On her personal website, www.amyloucook.com, Cook explained why she feels compelled to engage in religious activities in the classroom.
“It wasn’t until I began to teach that I witnessed the spiritually damaging programs, liberal brainwashing, and political indoctrination being slipped into our schools. The means are clever and well-funded. As a Christian, I could not remain silent. Silence equals permission”.
Despite the controversy, Cook has not backed away from her high-profile bid to encourage the teaching of Christianity in the classroom.
“I have a proposal,” she wrote on her website.” I propose that every Christian teacher decide right now, this very minute, to say no to all curriculum and policy in their school that is anti-Scriptural and dangerous for the souls of our youth. I think … no, I know this is not an impossible fight to win. We CAN have Christian values in our schools again. We CAN have God as the foundation for our students.”
“If every Christian teacher decided today to say NO! No more! Satan is not welcome here! Imagine how loud our battle cry would be and how quickly the enemy would rush to the shadows to cower. He’s already so afraid of us. Why else would he choose the youngest and most vulnerable of us for his dastardly plans? He knows he is no match for an army of teachers covered by Jesus’s blood.”

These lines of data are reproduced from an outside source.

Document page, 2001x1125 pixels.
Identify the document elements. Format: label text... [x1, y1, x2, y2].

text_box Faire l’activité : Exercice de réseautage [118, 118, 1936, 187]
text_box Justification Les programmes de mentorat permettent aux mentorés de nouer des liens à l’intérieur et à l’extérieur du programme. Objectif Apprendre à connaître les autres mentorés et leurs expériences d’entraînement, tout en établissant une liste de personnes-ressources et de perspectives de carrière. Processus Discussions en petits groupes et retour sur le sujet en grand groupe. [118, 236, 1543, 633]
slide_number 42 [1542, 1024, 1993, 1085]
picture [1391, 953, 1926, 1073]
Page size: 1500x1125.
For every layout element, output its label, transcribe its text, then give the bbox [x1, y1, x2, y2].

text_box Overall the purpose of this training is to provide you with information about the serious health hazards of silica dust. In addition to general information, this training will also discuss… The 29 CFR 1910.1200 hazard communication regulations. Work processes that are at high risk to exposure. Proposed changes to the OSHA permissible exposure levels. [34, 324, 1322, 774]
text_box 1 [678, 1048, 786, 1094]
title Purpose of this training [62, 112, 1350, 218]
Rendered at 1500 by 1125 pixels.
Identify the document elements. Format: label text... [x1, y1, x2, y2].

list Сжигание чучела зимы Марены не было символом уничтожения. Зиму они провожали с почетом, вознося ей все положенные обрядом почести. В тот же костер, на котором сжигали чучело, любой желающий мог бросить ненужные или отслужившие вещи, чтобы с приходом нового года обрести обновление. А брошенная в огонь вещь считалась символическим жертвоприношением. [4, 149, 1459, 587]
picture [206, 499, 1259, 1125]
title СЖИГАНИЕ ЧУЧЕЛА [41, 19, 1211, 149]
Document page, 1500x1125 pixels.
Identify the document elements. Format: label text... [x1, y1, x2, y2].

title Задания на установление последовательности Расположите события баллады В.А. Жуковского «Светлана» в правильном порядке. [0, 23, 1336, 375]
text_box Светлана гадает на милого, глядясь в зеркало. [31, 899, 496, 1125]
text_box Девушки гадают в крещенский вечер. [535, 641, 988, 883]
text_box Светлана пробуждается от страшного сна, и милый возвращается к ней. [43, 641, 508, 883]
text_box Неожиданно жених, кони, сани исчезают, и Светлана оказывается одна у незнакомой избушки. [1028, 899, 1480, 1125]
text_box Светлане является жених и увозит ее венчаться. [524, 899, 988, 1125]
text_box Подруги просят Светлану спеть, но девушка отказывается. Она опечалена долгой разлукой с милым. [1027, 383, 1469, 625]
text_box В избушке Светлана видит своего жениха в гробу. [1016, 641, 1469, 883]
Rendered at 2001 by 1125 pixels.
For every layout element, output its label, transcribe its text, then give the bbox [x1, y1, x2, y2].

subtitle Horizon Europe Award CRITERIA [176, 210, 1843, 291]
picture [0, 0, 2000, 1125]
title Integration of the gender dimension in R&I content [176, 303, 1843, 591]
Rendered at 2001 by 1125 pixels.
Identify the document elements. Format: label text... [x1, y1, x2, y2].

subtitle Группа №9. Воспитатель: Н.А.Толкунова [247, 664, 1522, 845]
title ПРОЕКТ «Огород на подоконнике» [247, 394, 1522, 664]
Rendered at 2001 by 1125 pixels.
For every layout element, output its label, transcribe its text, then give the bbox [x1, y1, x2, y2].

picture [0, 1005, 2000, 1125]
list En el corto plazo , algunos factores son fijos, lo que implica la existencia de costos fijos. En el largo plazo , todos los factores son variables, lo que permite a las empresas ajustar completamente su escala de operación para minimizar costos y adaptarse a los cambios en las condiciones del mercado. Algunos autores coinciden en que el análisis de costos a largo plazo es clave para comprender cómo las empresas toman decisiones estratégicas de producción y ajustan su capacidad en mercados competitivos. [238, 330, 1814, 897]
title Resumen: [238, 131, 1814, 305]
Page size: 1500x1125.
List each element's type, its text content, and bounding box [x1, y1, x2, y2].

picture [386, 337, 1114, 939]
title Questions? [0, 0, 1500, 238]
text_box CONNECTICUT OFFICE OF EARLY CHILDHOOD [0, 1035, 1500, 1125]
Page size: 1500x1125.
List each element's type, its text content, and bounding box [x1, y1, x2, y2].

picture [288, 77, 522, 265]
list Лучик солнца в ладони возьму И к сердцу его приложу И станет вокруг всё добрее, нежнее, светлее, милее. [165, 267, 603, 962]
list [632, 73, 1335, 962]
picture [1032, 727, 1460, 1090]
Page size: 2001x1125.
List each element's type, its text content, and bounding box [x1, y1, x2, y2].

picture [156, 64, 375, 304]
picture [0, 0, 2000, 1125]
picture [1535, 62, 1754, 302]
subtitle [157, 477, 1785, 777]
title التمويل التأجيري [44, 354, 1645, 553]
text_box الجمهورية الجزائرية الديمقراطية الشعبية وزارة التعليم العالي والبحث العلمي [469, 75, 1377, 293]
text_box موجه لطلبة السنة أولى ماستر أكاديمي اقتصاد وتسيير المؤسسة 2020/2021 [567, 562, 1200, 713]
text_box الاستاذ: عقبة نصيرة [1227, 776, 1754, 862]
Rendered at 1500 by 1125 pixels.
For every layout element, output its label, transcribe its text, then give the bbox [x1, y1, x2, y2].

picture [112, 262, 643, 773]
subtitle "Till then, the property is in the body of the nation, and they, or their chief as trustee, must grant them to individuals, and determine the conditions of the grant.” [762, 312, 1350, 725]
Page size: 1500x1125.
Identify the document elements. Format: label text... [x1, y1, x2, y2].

Cook also launched a campaign against a sex education course that was offered to middle school and high school biology students in TPS. The course, called Positive Curriculum Plus, is an evidence-based course designed as a primer for students on the basics of sex and gender.
Cook protested the course.
“When the LGBTQ national mandate was forced on my students under the guise of SeXXX Education in a 2-week class, I boycotted it and alerted all my students’ parents,” she wrote in a blog posting. “It was successfully taken away from most of the students’ young eyes. I continue to model my Faith in God openly in my classroom.”
“It’s a scam that a person like that should be called an educator.”
Earlier this year, Cook decided to push her agenda beyond her classroom into the political sphere. She opened a bid for a seat in the Oklahoma legislature as a state senator representing District 34, which encompasses Owasso. Cook lives in the Tulsa suburb with her husband of 26 years and four children. She outlined her full throttle conservative platform on her campaign website, www.amycook2022.com
Under a picture of bullets, she wrote, “Our freedoms in Oklahoma, including our right to bear arms, must be protected and shall not be infringed.”
On the site, Cook also came out against vaccines and mask mandates
“If you are forced to inject your body with any substance against your will, you are not truly free,” she wrote. “We must stand against tyrannical mandates forcing masks and vaccines and oppressing businesses.”
In addition, she took a stance against abortion rights, writing, “I believe that all life is sacred and given by God. It is valuable, and I will not rest until abortion is abolished in our State!”
Cook has faced a barrage of criticism from students and parents on Facebook. In a July 22 press conference, Joyce Smith Williams, an African American education advocate in Tulsa, said she is concerned about Cook being exposed to Tulsa students.
“It’s a scam that a person like that should be called an educator,” said Smith Williams, whose grandson attends Memorial.